EXERCISE DIRECTIONS - Repeat the entries below exactly, pictures excluded.

------------------------------------------------------------------------

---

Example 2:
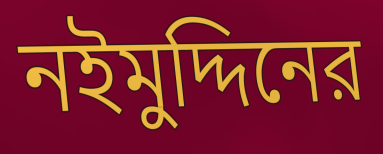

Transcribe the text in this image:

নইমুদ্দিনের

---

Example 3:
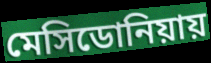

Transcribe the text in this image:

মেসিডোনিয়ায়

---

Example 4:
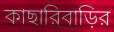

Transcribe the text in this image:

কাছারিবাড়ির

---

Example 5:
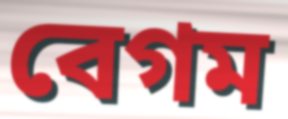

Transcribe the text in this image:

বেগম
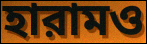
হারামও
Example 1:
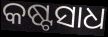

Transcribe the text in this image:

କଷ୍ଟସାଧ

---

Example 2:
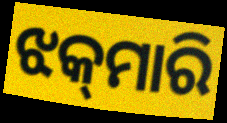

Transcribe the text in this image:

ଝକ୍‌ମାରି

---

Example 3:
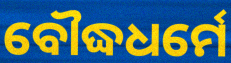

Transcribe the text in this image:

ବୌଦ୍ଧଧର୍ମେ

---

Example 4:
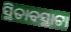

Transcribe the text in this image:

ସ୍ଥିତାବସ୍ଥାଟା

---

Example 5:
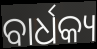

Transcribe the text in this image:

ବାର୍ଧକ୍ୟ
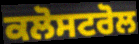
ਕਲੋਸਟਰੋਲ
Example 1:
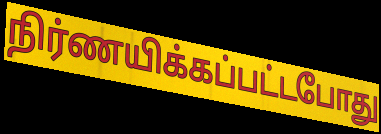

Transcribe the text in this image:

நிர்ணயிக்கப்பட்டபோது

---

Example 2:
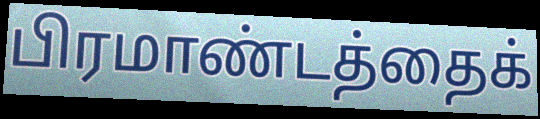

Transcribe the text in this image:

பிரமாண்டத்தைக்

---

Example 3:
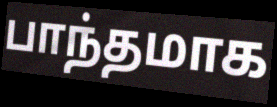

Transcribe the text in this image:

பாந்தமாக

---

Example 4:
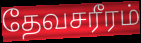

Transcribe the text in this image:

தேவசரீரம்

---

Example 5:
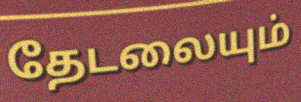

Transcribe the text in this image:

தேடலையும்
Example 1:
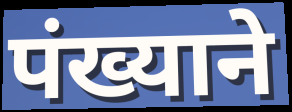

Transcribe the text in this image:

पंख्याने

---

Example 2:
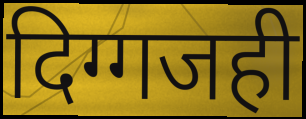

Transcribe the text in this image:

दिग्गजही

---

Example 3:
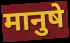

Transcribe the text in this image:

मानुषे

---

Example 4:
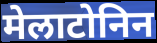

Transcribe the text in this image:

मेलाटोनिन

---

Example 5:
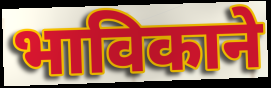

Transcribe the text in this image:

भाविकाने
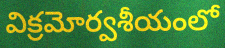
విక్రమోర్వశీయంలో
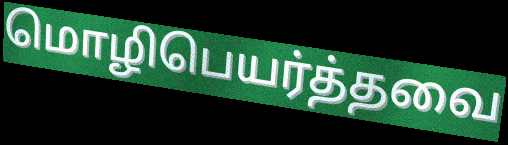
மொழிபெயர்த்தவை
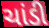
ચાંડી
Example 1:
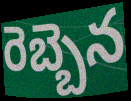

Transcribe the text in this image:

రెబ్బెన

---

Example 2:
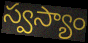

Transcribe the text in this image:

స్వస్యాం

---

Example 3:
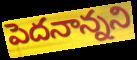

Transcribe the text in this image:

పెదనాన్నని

------------------------------------------------------------------------

PROBLEM SOLUTION -
---

Example 2:

Transcribe the text in this image:

নইমুদ্দিনের

---

Example 3:

Transcribe the text in this image:

মেসিডোনিয়ায়

---

Example 4:

Transcribe the text in this image:

কাছারিবাড়ির

---

Example 5:

Transcribe the text in this image:

বেগম
হারামও
Example 1:

Transcribe the text in this image:

କଷ୍ଟସାଧ

---

Example 2:

Transcribe the text in this image:

ଝକ୍‌ମାରି

---

Example 3:

Transcribe the text in this image:

ବୌଦ୍ଧଧର୍ମେ

---

Example 4:

Transcribe the text in this image:

ସ୍ଥିତାବସ୍ଥାଟା

---

Example 5:

Transcribe the text in this image:

ବାର୍ଧକ୍ୟ
ਕਲੋਸਟਰੋਲ
Example 1:

Transcribe the text in this image:

நிர்ணயிக்கப்பட்டபோது

---

Example 2:

Transcribe the text in this image:

பிரமாண்டத்தைக்

---

Example 3:

Transcribe the text in this image:

பாந்தமாக

---

Example 4:

Transcribe the text in this image:

தேவசரீரம்

---

Example 5:

Transcribe the text in this image:

தேடலையும்
Example 1:

Transcribe the text in this image:

पंख्याने

---

Example 2:

Transcribe the text in this image:

दिग्गजही

---

Example 3:

Transcribe the text in this image:

मानुषे

---

Example 4:

Transcribe the text in this image:

मेलाटोनिन

---

Example 5:

Transcribe the text in this image:

भाविकाने
విక్రమోర్వశీయంలో
மொழிபெயர்த்தவை
ચાંડી
Example 1:

Transcribe the text in this image:

రెబ్బెన

---

Example 2:

Transcribe the text in this image:

స్వస్యాం

---

Example 3:

Transcribe the text in this image:

పెదనాన్నని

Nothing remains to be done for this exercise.